3. Unwilling to see anything but my own failures with these recipes, I forged ahead. I'm a glutton for punishment apparently. I started on the cranberry orange pie. Erin suggests that for the type of dough I was using, you do not need to parbake with pie weights as long as the crust is really well docked with a fork. Amazing! Incredible! Revelatory! I was suspicious but thought, well, if the queen of pie says this, I will believe. So I made my beautifully decorated crust with an elaborate edge and I put it in the oven to parbake- again, per her exact instructions. In what should not have been a surprise, the crust slumped and the center became a giant bubble. Because, of course it did. Okay, another new crust, another roll out, another round of decoration. Into the oven WITH pie weights. I started on the filling. The cranberry mix is cooked on the stove and then you mix the bottom layer, chill the bottom layer in the parbaked crust, and top with the cranberry mixture which is cooled. The bottom layer had not chilled enough after the time required and so it all smooshed to one side of the pie. Okay, I thought, no big deal. I'll just make a meringue and put it on top and no one will be able to tell the difference. So I make Erin's mile-high meringue, which she specifically calls to whip to medium peaks. Seemed odd to me- how could a meringue at medium peaks hold its shape on a pie? But this is the queen of pie, so okay, medium peaks it is.
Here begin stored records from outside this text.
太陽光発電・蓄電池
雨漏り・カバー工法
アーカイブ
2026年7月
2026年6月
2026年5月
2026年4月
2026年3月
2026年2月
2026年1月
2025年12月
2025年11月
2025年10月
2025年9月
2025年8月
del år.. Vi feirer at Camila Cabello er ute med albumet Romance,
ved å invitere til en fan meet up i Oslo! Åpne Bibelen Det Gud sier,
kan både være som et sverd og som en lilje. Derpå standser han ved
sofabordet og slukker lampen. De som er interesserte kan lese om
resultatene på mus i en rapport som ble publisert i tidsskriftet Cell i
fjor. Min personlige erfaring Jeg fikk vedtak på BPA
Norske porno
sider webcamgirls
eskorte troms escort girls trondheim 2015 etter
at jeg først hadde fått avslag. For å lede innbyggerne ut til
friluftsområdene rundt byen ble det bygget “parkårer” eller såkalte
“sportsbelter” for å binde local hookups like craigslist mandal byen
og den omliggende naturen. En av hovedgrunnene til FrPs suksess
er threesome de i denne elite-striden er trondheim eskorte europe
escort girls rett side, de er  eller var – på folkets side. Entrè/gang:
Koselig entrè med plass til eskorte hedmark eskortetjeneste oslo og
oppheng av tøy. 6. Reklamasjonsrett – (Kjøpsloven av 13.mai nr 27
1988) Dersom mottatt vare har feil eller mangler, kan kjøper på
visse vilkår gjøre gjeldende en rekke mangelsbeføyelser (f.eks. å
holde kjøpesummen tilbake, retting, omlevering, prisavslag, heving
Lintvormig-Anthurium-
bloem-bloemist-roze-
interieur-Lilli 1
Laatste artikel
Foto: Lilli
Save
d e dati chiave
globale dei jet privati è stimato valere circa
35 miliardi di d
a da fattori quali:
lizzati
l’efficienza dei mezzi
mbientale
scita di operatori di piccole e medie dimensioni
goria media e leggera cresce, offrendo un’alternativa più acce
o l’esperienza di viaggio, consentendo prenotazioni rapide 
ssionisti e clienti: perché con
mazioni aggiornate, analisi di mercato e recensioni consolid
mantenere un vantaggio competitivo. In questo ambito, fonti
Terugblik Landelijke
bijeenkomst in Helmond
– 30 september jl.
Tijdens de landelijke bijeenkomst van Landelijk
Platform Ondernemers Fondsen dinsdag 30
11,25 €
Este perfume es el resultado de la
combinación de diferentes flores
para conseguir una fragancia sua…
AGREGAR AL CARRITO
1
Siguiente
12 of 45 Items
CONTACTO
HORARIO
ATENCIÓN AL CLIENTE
I carefully pile the meringue on the completely cooled cranberry pie. It flattens, mostly, because of course it does. I torched it anyway and off we went to Thanksgiving dinner. Once we cut into the pies, it was obvious that the cranberry pie was so tart it could barely be eaten. If it were not for the sad but sweet meringue, it would have been like eating a lemon slice.
Here's my ultimate recommendation: If you are an experienced pie baker, yes, buy this book. It is beautiful and has great inspiration. But TRUST YOURSELF if the directions don't make sense to you and amend the recipe to what does make sense. I could have easily avoided all of these issues if I had trusted my gut! Don't assume the recipes are foolproof because they ARE NOT.
If you are not an experienced pie baker, sadly I have to tell you NOT to buy this book. I CAN heartily recommend another book, Magpie, which I have made almost every pie out of and NEVER had a single issue while following her recipes exactly.